# start of EXERCISE DATA
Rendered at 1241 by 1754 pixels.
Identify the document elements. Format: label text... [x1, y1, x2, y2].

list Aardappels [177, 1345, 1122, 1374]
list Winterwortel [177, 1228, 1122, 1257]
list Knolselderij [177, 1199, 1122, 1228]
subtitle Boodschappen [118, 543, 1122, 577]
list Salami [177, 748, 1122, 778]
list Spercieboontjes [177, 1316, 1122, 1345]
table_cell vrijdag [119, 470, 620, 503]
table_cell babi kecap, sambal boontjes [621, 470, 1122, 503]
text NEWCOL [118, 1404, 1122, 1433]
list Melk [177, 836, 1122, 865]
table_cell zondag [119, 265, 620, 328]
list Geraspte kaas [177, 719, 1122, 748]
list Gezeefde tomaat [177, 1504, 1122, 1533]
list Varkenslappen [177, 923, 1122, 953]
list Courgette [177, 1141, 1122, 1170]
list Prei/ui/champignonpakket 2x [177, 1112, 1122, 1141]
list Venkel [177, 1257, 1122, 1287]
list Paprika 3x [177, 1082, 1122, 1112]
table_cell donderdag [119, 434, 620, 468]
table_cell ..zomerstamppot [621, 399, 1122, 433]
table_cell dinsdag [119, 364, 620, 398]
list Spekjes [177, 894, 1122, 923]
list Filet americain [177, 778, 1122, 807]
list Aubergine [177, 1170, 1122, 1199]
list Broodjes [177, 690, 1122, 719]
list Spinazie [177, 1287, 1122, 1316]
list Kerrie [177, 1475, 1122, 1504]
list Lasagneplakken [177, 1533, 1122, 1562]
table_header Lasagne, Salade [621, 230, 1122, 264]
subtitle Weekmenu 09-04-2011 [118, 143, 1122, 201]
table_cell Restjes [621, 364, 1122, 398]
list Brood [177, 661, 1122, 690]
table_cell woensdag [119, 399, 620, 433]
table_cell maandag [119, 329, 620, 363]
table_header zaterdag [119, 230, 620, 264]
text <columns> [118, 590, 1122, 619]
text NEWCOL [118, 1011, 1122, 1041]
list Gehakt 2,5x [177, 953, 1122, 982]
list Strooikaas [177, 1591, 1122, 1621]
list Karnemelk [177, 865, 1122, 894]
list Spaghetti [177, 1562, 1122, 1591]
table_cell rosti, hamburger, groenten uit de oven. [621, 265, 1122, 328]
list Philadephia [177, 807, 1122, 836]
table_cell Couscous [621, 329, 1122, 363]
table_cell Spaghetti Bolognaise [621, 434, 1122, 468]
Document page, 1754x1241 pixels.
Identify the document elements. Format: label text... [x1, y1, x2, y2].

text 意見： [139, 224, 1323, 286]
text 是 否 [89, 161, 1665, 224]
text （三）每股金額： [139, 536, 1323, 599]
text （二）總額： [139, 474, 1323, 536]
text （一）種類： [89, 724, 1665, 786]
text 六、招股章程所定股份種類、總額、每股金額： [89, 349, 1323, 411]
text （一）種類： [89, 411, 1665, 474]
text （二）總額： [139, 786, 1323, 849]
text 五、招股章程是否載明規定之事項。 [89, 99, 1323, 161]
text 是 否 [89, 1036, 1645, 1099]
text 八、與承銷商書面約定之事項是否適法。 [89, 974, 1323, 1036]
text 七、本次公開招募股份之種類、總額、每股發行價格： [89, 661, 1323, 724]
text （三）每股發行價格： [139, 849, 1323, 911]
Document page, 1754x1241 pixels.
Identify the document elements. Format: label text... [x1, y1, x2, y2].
# end of EXERCISE DATA
▸ TASK: Reproduce every line of the items above word for word, without changing anything.

▸ FINAL RESULT:
Rendered at 1241 by 1754 pixels.
Identify the document elements. Format: label text... [x1, y1, x2, y2].

list Aardappels [177, 1345, 1122, 1374]
list Winterwortel [177, 1228, 1122, 1257]
list Knolselderij [177, 1199, 1122, 1228]
subtitle Boodschappen [118, 543, 1122, 577]
list Salami [177, 748, 1122, 778]
list Spercieboontjes [177, 1316, 1122, 1345]
table_cell vrijdag [119, 470, 620, 503]
table_cell babi kecap, sambal boontjes [621, 470, 1122, 503]
text NEWCOL [118, 1404, 1122, 1433]
list Melk [177, 836, 1122, 865]
table_cell zondag [119, 265, 620, 328]
list Geraspte kaas [177, 719, 1122, 748]
list Gezeefde tomaat [177, 1504, 1122, 1533]
list Varkenslappen [177, 923, 1122, 953]
list Courgette [177, 1141, 1122, 1170]
list Prei/ui/champignonpakket 2x [177, 1112, 1122, 1141]
list Venkel [177, 1257, 1122, 1287]
list Paprika 3x [177, 1082, 1122, 1112]
table_cell donderdag [119, 434, 620, 468]
table_cell ..zomerstamppot [621, 399, 1122, 433]
table_cell dinsdag [119, 364, 620, 398]
list Spekjes [177, 894, 1122, 923]
list Filet americain [177, 778, 1122, 807]
list Aubergine [177, 1170, 1122, 1199]
list Broodjes [177, 690, 1122, 719]
list Spinazie [177, 1287, 1122, 1316]
list Kerrie [177, 1475, 1122, 1504]
list Lasagneplakken [177, 1533, 1122, 1562]
table_header Lasagne, Salade [621, 230, 1122, 264]
subtitle Weekmenu 09-04-2011 [118, 143, 1122, 201]
table_cell Restjes [621, 364, 1122, 398]
list Brood [177, 661, 1122, 690]
table_cell woensdag [119, 399, 620, 433]
table_cell maandag [119, 329, 620, 363]
table_header zaterdag [119, 230, 620, 264]
text <columns> [118, 590, 1122, 619]
text NEWCOL [118, 1011, 1122, 1041]
list Gehakt 2,5x [177, 953, 1122, 982]
list Strooikaas [177, 1591, 1122, 1621]
list Karnemelk [177, 865, 1122, 894]
list Spaghetti [177, 1562, 1122, 1591]
table_cell rosti, hamburger, groenten uit de oven. [621, 265, 1122, 328]
list Philadephia [177, 807, 1122, 836]
table_cell Couscous [621, 329, 1122, 363]
table_cell Spaghetti Bolognaise [621, 434, 1122, 468]
Document page, 1754x1241 pixels.
Identify the document elements. Format: label text... [x1, y1, x2, y2].

text 意見： [139, 224, 1323, 286]
text 是 否 [89, 161, 1665, 224]
text （三）每股金額： [139, 536, 1323, 599]
text （二）總額： [139, 474, 1323, 536]
text （一）種類： [89, 724, 1665, 786]
text 六、招股章程所定股份種類、總額、每股金額： [89, 349, 1323, 411]
text （一）種類： [89, 411, 1665, 474]
text （二）總額： [139, 786, 1323, 849]
text 五、招股章程是否載明規定之事項。 [89, 99, 1323, 161]
text 是 否 [89, 1036, 1645, 1099]
text 八、與承銷商書面約定之事項是否適法。 [89, 974, 1323, 1036]
text 七、本次公開招募股份之種類、總額、每股發行價格： [89, 661, 1323, 724]
text （三）每股發行價格： [139, 849, 1323, 911]
Document page, 1754x1241 pixels.
Identify the document elements. Format: label text... [x1, y1, x2, y2].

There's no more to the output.